Posted: 20 May 2015     Print Version  Bookmark and Share

Keywords:DO-254  ASICs  FPGAs  coding  Clock Domain Crossing 

The great thing about a standard is that once you decide to use it, your life as a designer is suddenly easier. Using a standard reduces the long list of choices and decisions that need to be made to get a working product out the door. It also gives assurance to the customer that you are following best practices of the industry.

A standard for the world of aviation electronics (avionics) is the RTCA/DO-254, Design Assurance Guidance For Airborne Electronic Hardware. It is a process assurance flow for civilian aerospace design of complex electronic hardware typically implemented using ASICs or big FPGAs. In the USA, the Federal Aviation Administration (FAA) requires that the DO-254 process is followed. In Europe there is an equivalent standard called EUROCAE ED-80.

At first glance the standard seems daunting. It defines how design and verification flows must be strongly tied to both implementation and traceability. In DO-254 projects, HDL coding standards must be documented, and any project code must be reviewed to ensure it follows these standards.
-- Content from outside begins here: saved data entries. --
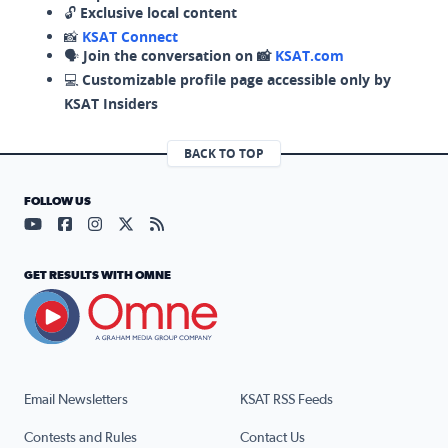
🔓
Exclusive local content
📸
KSAT Connect
🗣️
Join the conversation on 📸
KSAT.com
💻
Customizable profile page accessible only by
KSAT Insiders
BACK TO TOP
FOLLOW US
Visit our YouTube page (opens in a new tab)
Visit our Facebook page (opens in a new tab)
Visit our Instagram page (opens in a new tab)
Visit our X page (opens in a new tab)
Visit our RSS Feed page (opens in a n
GET RESULTS WITH OMNE
Email Newsletters
KSAT RSS Feeds
Contests and Rules
Contact Us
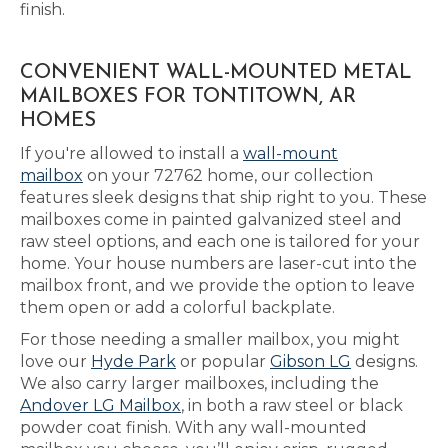
finish.
CONVENIENT WALL-MOUNTED METAL
MAILBOXES FOR TONTITOWN, AR
HOMES
If you're allowed to install a
wall-mount
mailbox
on your 72762 home, our collection
features sleek designs that ship right to you. These
mailboxes come in painted galvanized steel and
raw steel options, and each one is tailored for your
home. Your house numbers are laser-cut into the
mailbox front, and we provide the option to leave
them open or add a colorful backplate.
For those needing a smaller mailbox, you might
love our
Hyde Park
or popular
Gibson LG
designs.
We also carry larger mailboxes, including the
Andover LG Mailbox
, in both a raw steel or black
powder coat finish. With any wall-mounted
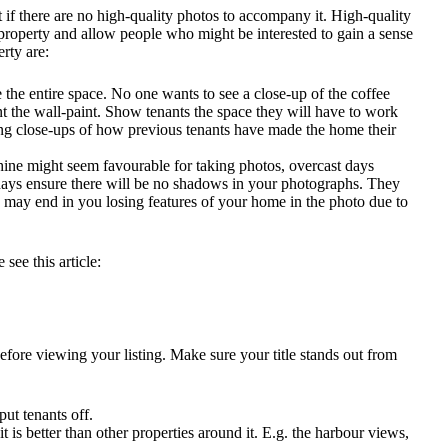
t if there are no high-quality photos to accompany it. High-quality
 property and allow people who might be interested to gain a sense
rty are:
 the entire space. No one wants to see a close-up of the coffee
nt the wall-paint. Show tenants the space they will have to work
ing close-ups of how previous tenants have made the home their
ine might seem favourable for taking photos, overcast days
 days ensure there will be no shadows in your photographs. They
 may end in you losing features of your home in the photo due to
see this article:
e before viewing your listing. Make sure your title stands out from
put tenants off.
 is better than other properties around it. E.g. the harbour views,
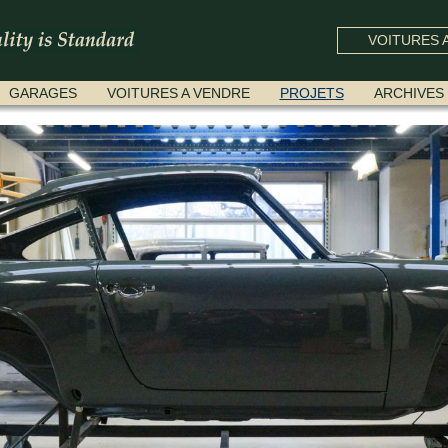
VOITURES A
GARAGES
VOITURES A VENDRE
PROJETS
ARCHIVES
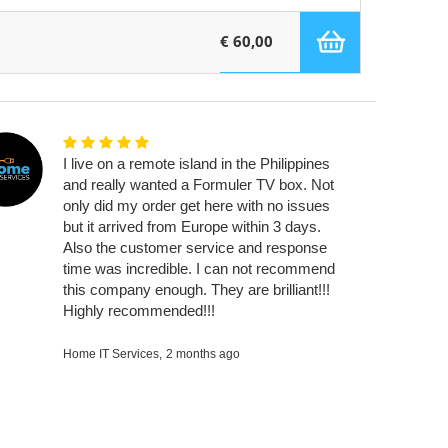
€ 60,00
I live on a remote island in the Philippines
and really wanted a Formuler TV box. Not
only did my order get here with no issues
but it arrived from Europe within 3 days.
Also the customer service and response
time was incredible. I can not recommend
this company enough. They are brilliant!!!
Highly recommended!!!
Home IT Services,
2 months ago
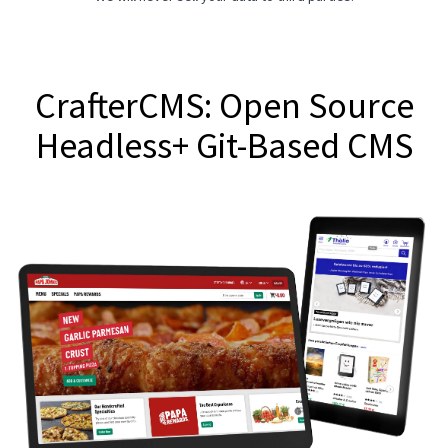
CrafterCMS: Open Source
Headless+ Git-Based CMS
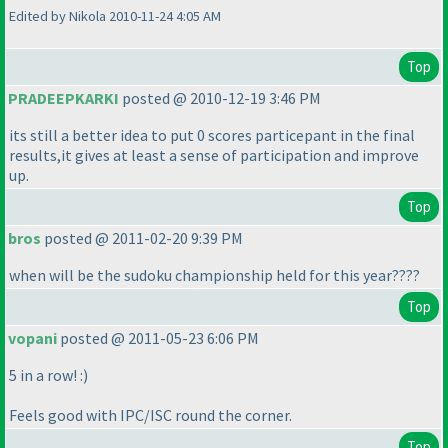
Edited by Nikola 2010-11-24 4:05 AM
Top
PRADEEPKARKI
posted @ 2010-12-19 3:46 PM
its still a better idea to put 0 scores particepant in the final
results,it gives at least a sense of participation and improve
up.
Top
bros
posted @ 2011-02-20 9:39 PM
when will be the sudoku championship held for this year????
Top
vopani
posted @ 2011-05-23 6:06 PM
5 in a row! :
)
Feels good with IPC/ISC round the corner.
Top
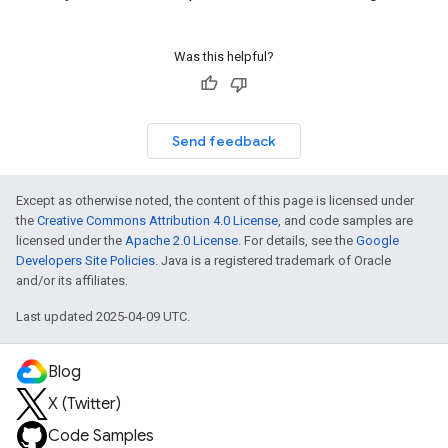
Was this helpful?
Send feedback
Except as otherwise noted, the content of this page is licensed under
the
Creative Commons Attribution 4.0 License
, and code samples are
licensed under the
Apache 2.0 License
. For details, see the
Google
Developers Site Policies
. Java is a registered trademark of Oracle
and/or its affiliates.
Last updated 2025-04-09 UTC.
Blog
X (Twitter)
Code Samples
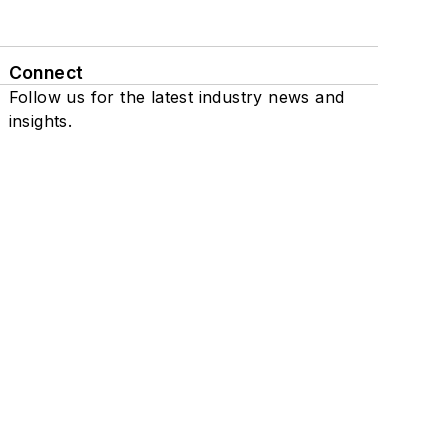
Connect
Follow us for the latest industry news and
insights.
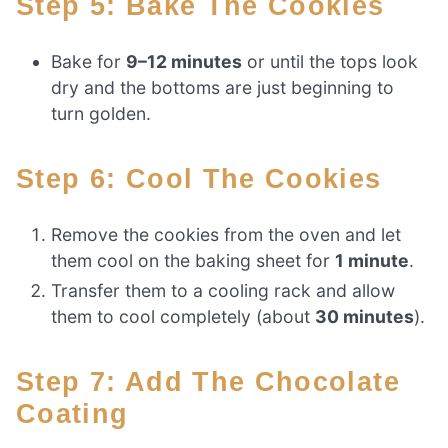
Step 5: Bake The Cookies
Bake for
9–12 minutes
or until the tops look
dry and the bottoms are just beginning to
turn golden.
Step 6: Cool The Cookies
Remove the cookies from the oven and let
them cool on the baking sheet for
1 minute
.
Transfer them to a cooling rack and allow
them to cool completely (about
30 minutes
).
Step 7: Add The Chocolate
Coating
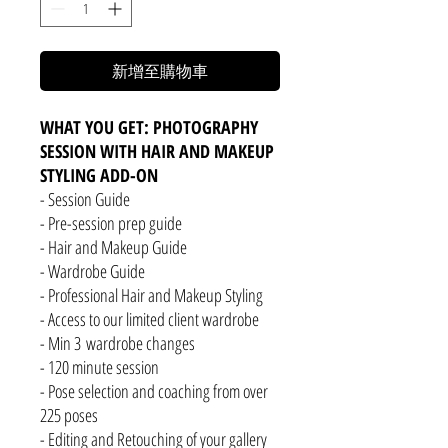
新增至購物車
WHAT YOU GET: PHOTOGRAPHY
SESSION WITH HAIR AND MAKEUP
STYLING ADD-ON
- Session Guide
- Pre-session prep guide
- Hair and Makeup Guide
- Wardrobe Guide
- Professional Hair and Makeup Styling
- Access to our limited client wardrobe
- Min 3 wardrobe changes
- 120 minute session
- Pose selection and coaching from over
225 poses
- Editing and Retouching of your gallery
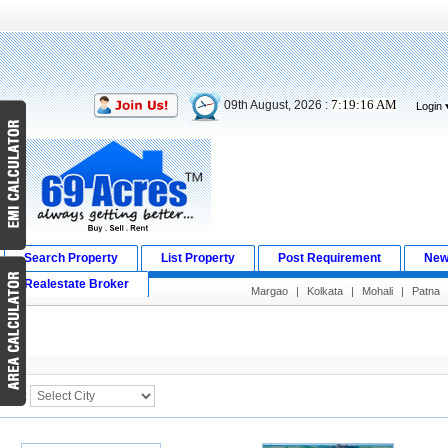
7:19:16 AM
09th August, 2026 :
Login
Search Property
List Property
Post Requirement
New
Realestate Broker
Margao
|
Kolkata
|
Mohali
|
Patna
Search Result
City :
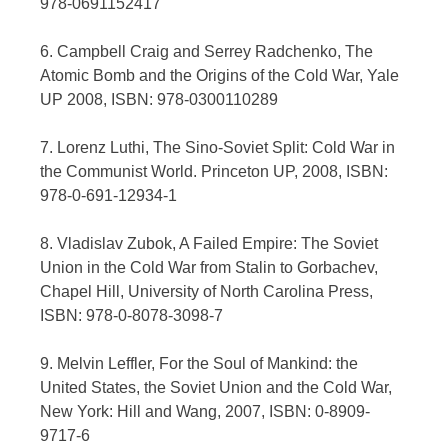
978-0691152417
6. Campbell Craig and Serrey Radchenko, The
Atomic Bomb and the Origins of the Cold War, Yale
UP 2008, ISBN: 978-0300110289
7. Lorenz Luthi, The Sino-Soviet Split: Cold War in
the Communist World. Princeton UP, 2008, ISBN:
978-0-691-12934-1
8. Vladislav Zubok, A Failed Empire: The Soviet
Union in the Cold War from Stalin to Gorbachev,
Chapel Hill, University of North Carolina Press,
ISBN: 978-0-8078-3098-7
9. Melvin Leffler, For the Soul of Mankind: the
United States, the Soviet Union and the Cold War,
New York: Hill and Wang, 2007, ISBN: 0-8909-
9717-6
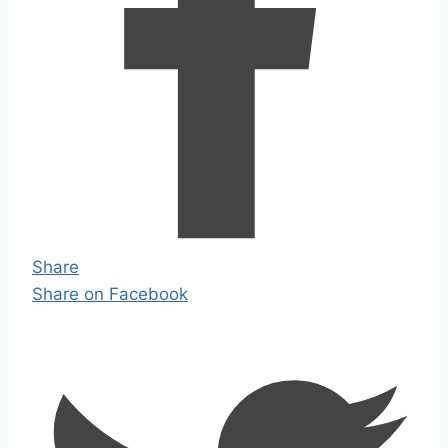
Share
Share on Facebook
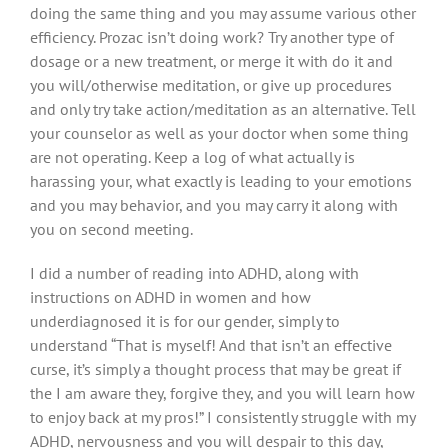
doing the same thing and you may assume various other
efficiency. Prozac isn’t doing work? Try another type of
dosage or a new treatment, or merge it with do it and
you will/otherwise meditation, or give up procedures
and only try take action/meditation as an alternative. Tell
your counselor as well as your doctor when some thing
are not operating. Keep a log of what actually is
harassing your, what exactly is leading to your emotions
and you may behavior, and you may carry it along with
you on second meeting.
I did a number of reading into ADHD, along with
instructions on ADHD in women and how
underdiagnosed it is for our gender, simply to
understand “That is myself! And that isn’t an effective
curse, it’s simply a thought process that may be great if
the I am aware they, forgive they, and you will learn how
to enjoy back at my pros!” I consistently struggle with my
ADHD, nervousness and you will despair to this day,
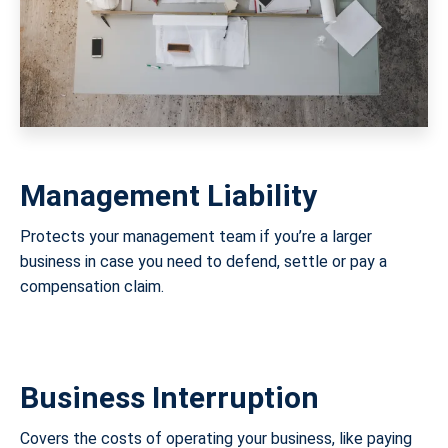
Management Liability
Protects your management team if you’re a larger
business in case you need to defend, settle or pay a
compensation claim.
Business Interruption
Covers the costs of operating your business, like paying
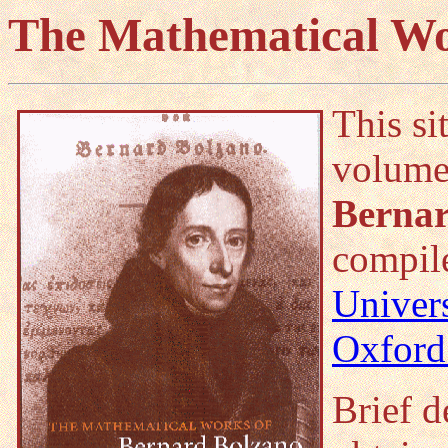
The Mathematical Wo
This si
volum
Bernar
compil
Univer
Oxford
Brief d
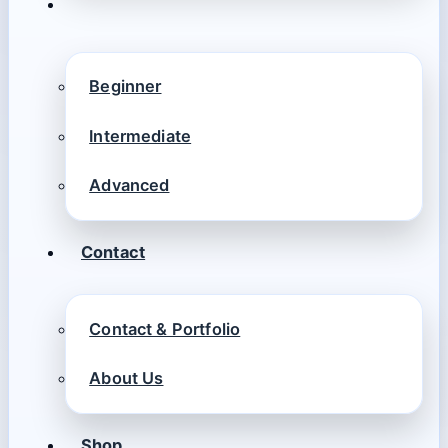
Beginner
Intermediate
Advanced
Contact
Contact & Portfolio
About Us
Shop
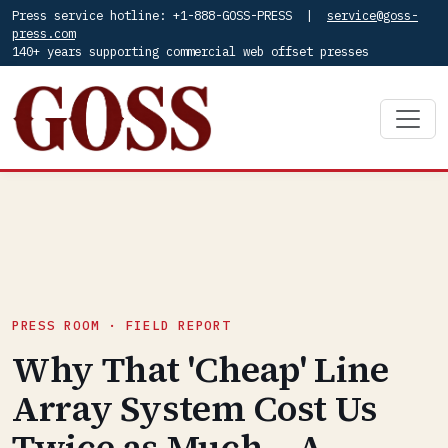
Press service hotline: +1-888-GOSS-PRESS |
service@goss-
press.com
140+ years supporting commercial web offset presses
PRESS ROOM · FIELD REPORT
Why That 'Cheap' Line
Array System Cost Us
Twice as Much – A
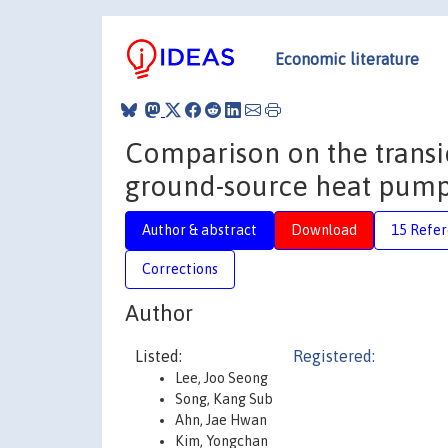
Economic literature
Comparison on the transi
ground-source heat pumps
Author & abstract
Download
15 Refe
Corrections
Author
Listed:
Registered:
Lee, Joo Seong
Song, Kang Sub
Ahn, Jae Hwan
Kim, Yongchan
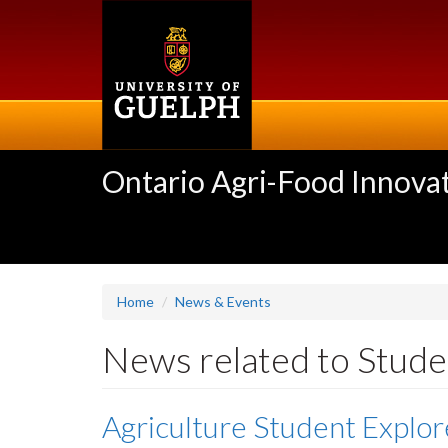
Skip
to
main
content
Ontario Agri-Food Innovat
Home
News & Events
News related to Stude
Agriculture Student Explo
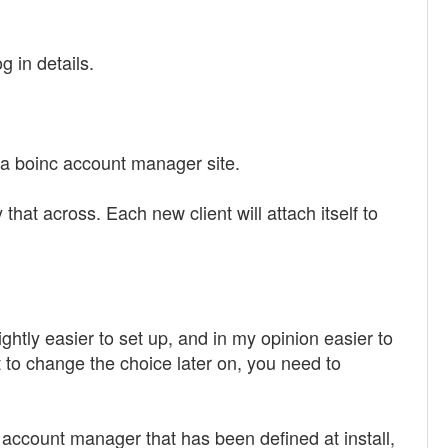
g in details.
 a boinc account manager site.
that across. Each new client will attach itself to
lightly easier to set up, and in my opinion easier to
t to change the choice later on, you need to
e account manager that has been defined at install,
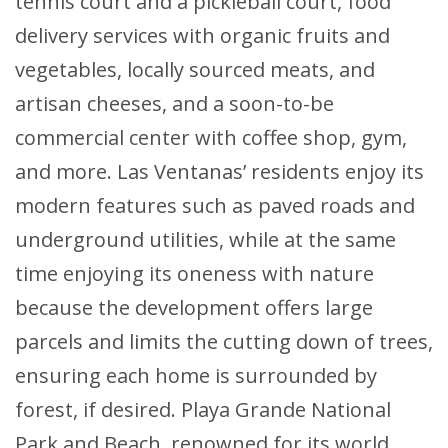
tennis court and a pickleball court, food
delivery services with organic fruits and
vegetables, locally sourced meats, and
artisan cheeses, and a soon-to-be
commercial center with coffee shop, gym,
and more. Las Ventanas’ residents enjoy its
modern features such as paved roads and
underground utilities, while at the same
time enjoying its oneness with nature
because the development offers large
parcels and limits the cutting down of trees,
ensuring each home is surrounded by
forest, if desired. Playa Grande National
Park and Beach, renowned for its world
They address the following issues:

 • Catching potential design problems in HDL code that may not normally surface until later in the process and may not be caught by other verification activities.
 • Supporting error detection, containment and recovery mechanisms.
 • Enforcing style and readability practices to improve code comprehension, portability, and reviews.

The specific rules or guidelines can be grouped into the following categories:

Coding Practices: Ensure that a safety-critical coding style and good digital design practices are used

Clock Domain Crossing: Addresses potential hazards with designs containing multiple clock zones and asynchronous clock zone transitions

Safe Synthesis: Checks to ensure a proper netlist is created by the synthesis tool

Design Reviews: Checks to make the process of design reviews and code comprehension easier

A specific guideline, "Coding Practice 6" that ensures safe finite-state-machine (FSM) transitions declares:
1. An FSM should have a defined reset state.
2. All unused (illegal or undefined) states should transition to a defined state, whereupon this error condition can be processed accordingly.
3. In an FSM there should be no unreachable states (i.e., those without any incoming transitions) and no dead-end states (i.e., those without any outgoing transitions).

Figure: A single event upset (SEU) due to environmental radiation can cause an FSM to perform invalid transitions, and guideline CP6 eliminates this behaviour in DO-254 compliant designs.

Guideline CP6 is an example of the granularity within the standard. It addresses how you write state machines, the coding style you use and the conformity of the state machines to that style. The figure illustrates how environmental radiation can cause incorrect behaviour, and the need to prevent that.

While reviews can be done manually, an automated approach (when possible) guarantees a more consistent HDL-code quality assessment. It takes a lot of pain out of the process and makes it less daunting. Automating the HDL code assessment process has the added benefit of promoting regular HDL design-checking steps throughout the design development process, as opposed to waiting for gating design reviews in which issues can be overwhelming and more costly to address.